Some Words of Wisdom from an Ontario Family Judge
I have written before about how Ontario family law judges have sometimes managed to issue comical judgments in the course of deciding difficult cases.
But a recent decision shows a more sombre side of that judicial decision-making, and illustrates the unsettling, harrowing facts and scenarios with which family judges must often grapple.
In his decision in A.A.-L. v. M.L, Mr. Justice Conlan opens the narrative with the following words:
To say that this is a sad case would be an understatement. To describe this litigation as protracted and acrimonious would be a gross understatement.
He then goes on to describe the family as consisting of the two parents, two children from the mother’s previous relationship – both of whom have special needs – and two additional children that the parents had together.
One of those, a daughter, died tragically of cancer at the age of 5. Yet, as Mr. Justice Conlon describes, “rather than bring the parties together, that death only drove them further apart.
He then laments the tragic progression of the litigation between the couple as follows:
The Litigation History
This Application has been outstanding for far too long. There have been numerous Temporary Orders made by various Justices. The parties have failed or refused to cooperate on the most private and generally non-litigious matters, including for example visitation of their dying daughter, S., in the hospital and what would become the inscription on her tombstone.
Speaking bluntly, the thought of a Judge having to sort out access to a dying child and what the words should be on her gravestone is depressing to say the least. …
If the thought of the Court having to make an Order about what would be etched on the little girl’s gravestone does not turn the reader’s stomach, then perhaps this will. The parties also fought later on about a flower bed around the headstone. Imagine that.
After reviewing the facts in detail and issuing a decision on the many substantive issues that were in dispute between the parents, Justice Conlon added the following words in conclusion:
A Final Observation
I am just one judge in one small pocket of Ontario. But I encourage any family law litigant who cares to listen to think long and hard about the impact of his or her actions during the litigation process on the ultimate trier of fact.
If a parent cannot bring him or herself to reasonableness for the sake of the children, then the parent should do so for purely selfish reasons. A party’s credibility at trial will depend in large part on the reasonableness of his or her conduct along the way.

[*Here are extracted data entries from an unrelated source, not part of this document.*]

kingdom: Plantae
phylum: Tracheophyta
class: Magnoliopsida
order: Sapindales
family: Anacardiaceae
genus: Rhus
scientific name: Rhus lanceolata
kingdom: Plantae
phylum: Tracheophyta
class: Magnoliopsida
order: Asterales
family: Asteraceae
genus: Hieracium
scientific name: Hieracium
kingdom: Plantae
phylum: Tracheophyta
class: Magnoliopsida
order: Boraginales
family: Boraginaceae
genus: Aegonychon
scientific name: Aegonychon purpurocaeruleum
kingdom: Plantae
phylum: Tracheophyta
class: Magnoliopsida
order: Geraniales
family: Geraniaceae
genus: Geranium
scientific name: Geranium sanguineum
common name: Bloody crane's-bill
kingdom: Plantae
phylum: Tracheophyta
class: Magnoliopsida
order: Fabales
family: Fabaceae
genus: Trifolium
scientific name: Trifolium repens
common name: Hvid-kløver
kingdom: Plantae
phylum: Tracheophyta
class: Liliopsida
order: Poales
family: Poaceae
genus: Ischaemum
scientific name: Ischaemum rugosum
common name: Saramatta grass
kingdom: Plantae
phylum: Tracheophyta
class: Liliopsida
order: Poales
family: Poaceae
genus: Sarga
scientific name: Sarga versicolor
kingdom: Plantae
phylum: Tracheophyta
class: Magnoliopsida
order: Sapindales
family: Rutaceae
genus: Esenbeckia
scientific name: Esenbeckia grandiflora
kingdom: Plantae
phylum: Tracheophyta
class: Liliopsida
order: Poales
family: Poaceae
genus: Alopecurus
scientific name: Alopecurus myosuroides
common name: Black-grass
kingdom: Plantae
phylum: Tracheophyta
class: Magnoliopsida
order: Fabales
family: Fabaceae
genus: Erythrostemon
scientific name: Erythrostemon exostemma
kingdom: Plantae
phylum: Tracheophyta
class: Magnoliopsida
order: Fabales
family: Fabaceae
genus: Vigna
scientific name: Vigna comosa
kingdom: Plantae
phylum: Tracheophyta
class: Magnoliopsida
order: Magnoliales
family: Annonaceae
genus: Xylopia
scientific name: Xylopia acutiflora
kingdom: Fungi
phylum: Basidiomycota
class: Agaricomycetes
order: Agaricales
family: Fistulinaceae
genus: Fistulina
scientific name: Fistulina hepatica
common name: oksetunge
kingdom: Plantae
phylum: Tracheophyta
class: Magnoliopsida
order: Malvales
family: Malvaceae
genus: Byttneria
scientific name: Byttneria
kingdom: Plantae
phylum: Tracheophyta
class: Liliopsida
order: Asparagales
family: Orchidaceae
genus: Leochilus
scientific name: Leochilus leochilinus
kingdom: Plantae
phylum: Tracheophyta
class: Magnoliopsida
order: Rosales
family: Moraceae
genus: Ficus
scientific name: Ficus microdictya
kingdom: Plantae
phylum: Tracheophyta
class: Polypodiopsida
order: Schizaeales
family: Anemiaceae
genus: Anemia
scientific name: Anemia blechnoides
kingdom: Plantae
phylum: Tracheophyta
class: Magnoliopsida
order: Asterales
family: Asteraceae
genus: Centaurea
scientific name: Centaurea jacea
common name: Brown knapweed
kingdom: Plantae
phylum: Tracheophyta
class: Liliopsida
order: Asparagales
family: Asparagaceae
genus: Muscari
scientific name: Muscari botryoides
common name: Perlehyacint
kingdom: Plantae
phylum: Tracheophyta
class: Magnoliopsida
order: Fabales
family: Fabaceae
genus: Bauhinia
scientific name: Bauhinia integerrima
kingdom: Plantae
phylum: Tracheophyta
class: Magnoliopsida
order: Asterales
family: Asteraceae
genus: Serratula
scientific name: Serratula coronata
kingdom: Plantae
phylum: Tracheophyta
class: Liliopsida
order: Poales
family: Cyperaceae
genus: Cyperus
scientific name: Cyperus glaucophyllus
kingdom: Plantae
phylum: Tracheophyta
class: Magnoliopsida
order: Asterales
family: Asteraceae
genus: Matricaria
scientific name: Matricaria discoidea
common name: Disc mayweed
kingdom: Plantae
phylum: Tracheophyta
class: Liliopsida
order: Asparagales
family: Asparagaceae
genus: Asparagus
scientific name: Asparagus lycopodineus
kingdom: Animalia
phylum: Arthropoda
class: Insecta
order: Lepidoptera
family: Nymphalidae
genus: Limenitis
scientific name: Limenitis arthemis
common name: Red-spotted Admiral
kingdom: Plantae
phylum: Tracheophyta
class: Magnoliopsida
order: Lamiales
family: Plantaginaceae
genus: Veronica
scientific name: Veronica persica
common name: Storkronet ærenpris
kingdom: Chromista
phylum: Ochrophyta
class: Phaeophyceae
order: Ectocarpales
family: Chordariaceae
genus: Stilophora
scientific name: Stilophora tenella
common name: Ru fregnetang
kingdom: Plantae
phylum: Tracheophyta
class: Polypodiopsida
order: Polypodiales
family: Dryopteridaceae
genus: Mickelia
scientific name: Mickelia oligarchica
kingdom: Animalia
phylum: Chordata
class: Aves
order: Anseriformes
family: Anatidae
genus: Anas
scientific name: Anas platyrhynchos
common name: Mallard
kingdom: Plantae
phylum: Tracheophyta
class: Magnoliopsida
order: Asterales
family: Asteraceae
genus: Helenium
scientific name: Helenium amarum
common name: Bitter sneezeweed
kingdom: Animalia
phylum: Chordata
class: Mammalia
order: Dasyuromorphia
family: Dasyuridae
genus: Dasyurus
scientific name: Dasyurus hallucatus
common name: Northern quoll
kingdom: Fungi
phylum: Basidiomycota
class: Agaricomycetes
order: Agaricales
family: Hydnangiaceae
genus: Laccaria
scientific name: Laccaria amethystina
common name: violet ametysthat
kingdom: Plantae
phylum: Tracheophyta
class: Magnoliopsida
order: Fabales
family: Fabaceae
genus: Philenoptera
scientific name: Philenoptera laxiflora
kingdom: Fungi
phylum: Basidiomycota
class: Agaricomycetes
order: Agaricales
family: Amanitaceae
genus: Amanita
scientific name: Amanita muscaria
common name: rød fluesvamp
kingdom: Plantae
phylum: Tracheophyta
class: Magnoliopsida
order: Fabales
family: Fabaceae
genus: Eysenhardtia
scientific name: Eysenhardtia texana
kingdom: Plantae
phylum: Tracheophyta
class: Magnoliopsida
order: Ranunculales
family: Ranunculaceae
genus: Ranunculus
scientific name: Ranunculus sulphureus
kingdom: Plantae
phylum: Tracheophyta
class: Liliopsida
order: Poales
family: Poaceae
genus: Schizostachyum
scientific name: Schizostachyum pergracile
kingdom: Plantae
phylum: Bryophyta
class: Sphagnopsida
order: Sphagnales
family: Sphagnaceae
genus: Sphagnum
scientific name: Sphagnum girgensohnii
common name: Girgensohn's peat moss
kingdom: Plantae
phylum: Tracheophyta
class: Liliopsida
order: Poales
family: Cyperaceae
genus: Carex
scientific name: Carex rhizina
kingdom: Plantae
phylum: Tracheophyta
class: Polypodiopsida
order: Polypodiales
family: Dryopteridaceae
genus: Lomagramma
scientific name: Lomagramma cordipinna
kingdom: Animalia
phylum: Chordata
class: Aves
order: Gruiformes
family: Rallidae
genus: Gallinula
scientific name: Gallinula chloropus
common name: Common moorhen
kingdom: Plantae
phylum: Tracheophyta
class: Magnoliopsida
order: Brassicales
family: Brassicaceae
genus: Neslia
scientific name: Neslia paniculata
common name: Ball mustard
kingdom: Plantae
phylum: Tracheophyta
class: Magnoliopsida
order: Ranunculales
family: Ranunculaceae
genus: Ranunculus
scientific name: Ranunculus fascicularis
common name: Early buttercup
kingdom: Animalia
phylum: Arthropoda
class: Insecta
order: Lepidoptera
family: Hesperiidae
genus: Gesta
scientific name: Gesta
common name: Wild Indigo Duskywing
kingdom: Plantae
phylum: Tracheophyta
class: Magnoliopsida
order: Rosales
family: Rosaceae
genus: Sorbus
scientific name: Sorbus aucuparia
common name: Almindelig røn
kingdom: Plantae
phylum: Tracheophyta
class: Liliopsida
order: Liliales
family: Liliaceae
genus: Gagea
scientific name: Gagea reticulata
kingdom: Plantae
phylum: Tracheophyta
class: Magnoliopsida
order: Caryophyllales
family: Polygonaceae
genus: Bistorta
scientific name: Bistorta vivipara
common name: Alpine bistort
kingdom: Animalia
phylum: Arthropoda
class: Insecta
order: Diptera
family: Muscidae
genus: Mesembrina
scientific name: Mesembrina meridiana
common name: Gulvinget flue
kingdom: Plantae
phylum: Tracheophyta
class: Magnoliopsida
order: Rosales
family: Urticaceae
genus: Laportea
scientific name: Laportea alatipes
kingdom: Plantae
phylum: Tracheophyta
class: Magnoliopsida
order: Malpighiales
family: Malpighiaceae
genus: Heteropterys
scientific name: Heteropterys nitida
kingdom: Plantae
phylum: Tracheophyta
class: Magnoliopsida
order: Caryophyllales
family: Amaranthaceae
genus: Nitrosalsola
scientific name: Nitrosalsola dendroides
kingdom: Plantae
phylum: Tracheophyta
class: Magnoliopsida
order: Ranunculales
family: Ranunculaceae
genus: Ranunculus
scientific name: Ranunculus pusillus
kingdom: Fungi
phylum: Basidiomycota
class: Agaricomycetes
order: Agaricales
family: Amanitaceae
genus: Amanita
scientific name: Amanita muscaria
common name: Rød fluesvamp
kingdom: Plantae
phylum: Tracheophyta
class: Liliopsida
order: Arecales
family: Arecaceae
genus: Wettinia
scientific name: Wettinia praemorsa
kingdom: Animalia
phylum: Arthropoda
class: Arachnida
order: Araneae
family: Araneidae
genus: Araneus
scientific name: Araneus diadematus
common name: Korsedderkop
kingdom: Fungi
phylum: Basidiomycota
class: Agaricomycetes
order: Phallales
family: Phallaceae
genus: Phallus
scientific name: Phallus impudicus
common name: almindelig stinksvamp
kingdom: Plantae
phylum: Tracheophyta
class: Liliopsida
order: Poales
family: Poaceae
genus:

A parent who has fought every issue as if it was the last stand at Juno Beach, showing no compromise or flexibility throughout, hardly comes to trial with clean hands.
We are past the study phase of how adult conflict affects children. Nobody disputes the proposition that high conflict between parents who have separated or divorced is likely to have a negative impact on the children. So parents should pick their battles. Do not disagree just for the sake of disagreement or because of some default position that anything suggested by the other side must be stupid because it came from “the other side”.
Parenting is a tough job. There is no advantage to making it even tougher by engaging in perpetual combat with one’s former partner. It does the children no good. And it does the parent no good at trial.